Stored dataset items:
Segment Open
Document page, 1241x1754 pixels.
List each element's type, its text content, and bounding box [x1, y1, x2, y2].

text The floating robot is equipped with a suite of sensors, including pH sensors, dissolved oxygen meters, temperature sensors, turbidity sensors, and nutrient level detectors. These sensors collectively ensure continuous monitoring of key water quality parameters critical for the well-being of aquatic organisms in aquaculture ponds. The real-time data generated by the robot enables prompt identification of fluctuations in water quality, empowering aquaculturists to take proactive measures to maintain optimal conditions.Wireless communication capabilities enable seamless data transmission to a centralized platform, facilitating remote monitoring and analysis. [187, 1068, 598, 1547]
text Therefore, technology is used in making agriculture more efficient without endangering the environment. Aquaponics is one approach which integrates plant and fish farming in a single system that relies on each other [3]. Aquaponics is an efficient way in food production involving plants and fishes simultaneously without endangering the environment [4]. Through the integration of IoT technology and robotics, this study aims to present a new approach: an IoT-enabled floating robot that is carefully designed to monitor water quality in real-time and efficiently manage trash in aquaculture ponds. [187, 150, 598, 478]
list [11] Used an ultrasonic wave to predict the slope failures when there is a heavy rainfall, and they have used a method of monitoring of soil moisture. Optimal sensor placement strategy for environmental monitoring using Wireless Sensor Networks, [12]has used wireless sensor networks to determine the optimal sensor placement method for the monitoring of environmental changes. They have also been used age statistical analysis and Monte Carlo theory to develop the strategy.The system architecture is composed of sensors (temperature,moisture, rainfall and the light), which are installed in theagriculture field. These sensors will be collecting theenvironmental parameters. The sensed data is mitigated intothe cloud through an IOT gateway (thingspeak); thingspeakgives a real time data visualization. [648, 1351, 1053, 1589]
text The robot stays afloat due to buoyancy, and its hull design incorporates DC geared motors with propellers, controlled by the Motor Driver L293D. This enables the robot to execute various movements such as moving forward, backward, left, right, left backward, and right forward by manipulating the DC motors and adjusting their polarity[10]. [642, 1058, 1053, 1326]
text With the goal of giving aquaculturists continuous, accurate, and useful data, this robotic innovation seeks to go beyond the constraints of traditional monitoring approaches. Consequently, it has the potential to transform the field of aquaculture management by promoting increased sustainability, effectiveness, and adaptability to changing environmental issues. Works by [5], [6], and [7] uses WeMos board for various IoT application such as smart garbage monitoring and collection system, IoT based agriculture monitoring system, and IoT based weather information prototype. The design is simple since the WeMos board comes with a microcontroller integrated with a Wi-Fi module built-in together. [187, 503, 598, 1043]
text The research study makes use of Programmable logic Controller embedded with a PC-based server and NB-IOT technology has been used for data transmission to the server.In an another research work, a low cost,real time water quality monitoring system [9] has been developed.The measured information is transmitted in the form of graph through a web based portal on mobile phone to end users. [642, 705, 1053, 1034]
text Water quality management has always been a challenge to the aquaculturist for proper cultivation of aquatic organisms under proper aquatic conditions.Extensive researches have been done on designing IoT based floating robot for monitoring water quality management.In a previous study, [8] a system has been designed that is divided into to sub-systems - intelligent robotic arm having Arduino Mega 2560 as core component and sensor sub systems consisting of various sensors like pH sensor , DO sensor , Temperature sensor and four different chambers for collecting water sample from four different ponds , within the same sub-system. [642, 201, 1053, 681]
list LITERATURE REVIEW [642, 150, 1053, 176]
Segment Closed
■ ACTIVITY
Write the number of data lines with "each", nothing else.

■ SOLUTION FOR THIS EXERCISE
2